Word To Use Today: harvest.

The tomatoes are still going great guns but by now most of the crops are safely gathered in. Last weekend in the Welsh borders the churches were bedecked with flowers, and vegetables, and flowers-made-out-of-vegetables, all for the celebration of Harvest Festival.
 
I'm greatly indebted to Elizabeth Roy for telling me about the origin of Harvest Festival in English churches. It was started in 1843 in the parish of Morwenstow in Cornwall by Rev Robert Stephen Hawker.

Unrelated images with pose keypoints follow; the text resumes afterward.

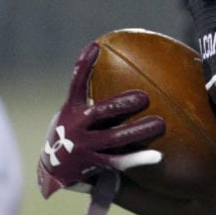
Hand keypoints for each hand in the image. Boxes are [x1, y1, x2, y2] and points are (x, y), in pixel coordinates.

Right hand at [37, 41, 165, 198]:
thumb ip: (94, 95)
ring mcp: (84, 147)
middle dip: (121, 104)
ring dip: (137, 131)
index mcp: (71, 109)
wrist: (54, 167)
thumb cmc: (75, 129)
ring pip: (114, 138)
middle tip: (145, 97)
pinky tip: (157, 155)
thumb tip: (121, 63)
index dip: (84, 65)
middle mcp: (75, 127)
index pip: (76, 83)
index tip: (96, 47)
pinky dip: (138, 157)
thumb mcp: (75, 111)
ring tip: (160, 124)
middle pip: (99, 113)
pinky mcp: (94, 164)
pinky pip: (119, 161)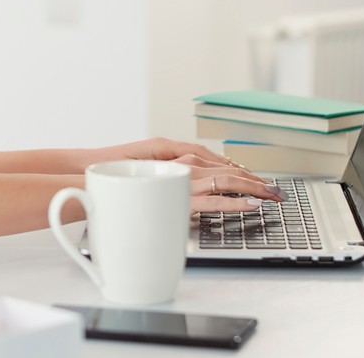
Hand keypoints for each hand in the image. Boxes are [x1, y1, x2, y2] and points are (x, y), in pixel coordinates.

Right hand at [93, 137, 288, 212]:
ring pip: (225, 177)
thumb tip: (184, 196)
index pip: (217, 163)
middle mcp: (180, 161)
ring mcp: (178, 174)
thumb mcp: (144, 181)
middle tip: (277, 191)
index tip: (258, 182)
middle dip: (255, 179)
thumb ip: (166, 184)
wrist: (87, 179)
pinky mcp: (175, 191)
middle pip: (228, 168)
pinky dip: (234, 199)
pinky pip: (211, 195)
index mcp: (175, 159)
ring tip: (273, 195)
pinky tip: (250, 203)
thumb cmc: (112, 181)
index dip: (241, 172)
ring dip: (253, 185)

The thanksgiving service took place on 1st October, and bread made from the first cut of the corn was taken at communion
 
Parson Hawker seems to have been altogether a delightful man, and as well as starting the tradition of Harvest Festival he is said to have draped his otherwise naked body in seaweed to impersonate a mermaid, and to have excommunicated his cat for mousing on Sunday.
 
I can't think about harvest without mentioning the Eurasian harvest mouse, which has the gorgeous scientific name Micromys minutus:

File:Harvest Mouse (face).jpg

Photo by Michael Gäbler

I must also note that the harvest moon is the full moon occurring nearest to the Autumn Equinox, and a harvestman, when it's not a man getting in a harvest, duh, is a sort of bouncy-legged spider.

Word To Use Today: harvest. This word has come to us from the Old English hærfest, and is related to the Old Norse word for harrow, the Old High German word for autumn, the Latin word meaning to pluck, the Greek word for fruit, and the Sanskrit word for shears.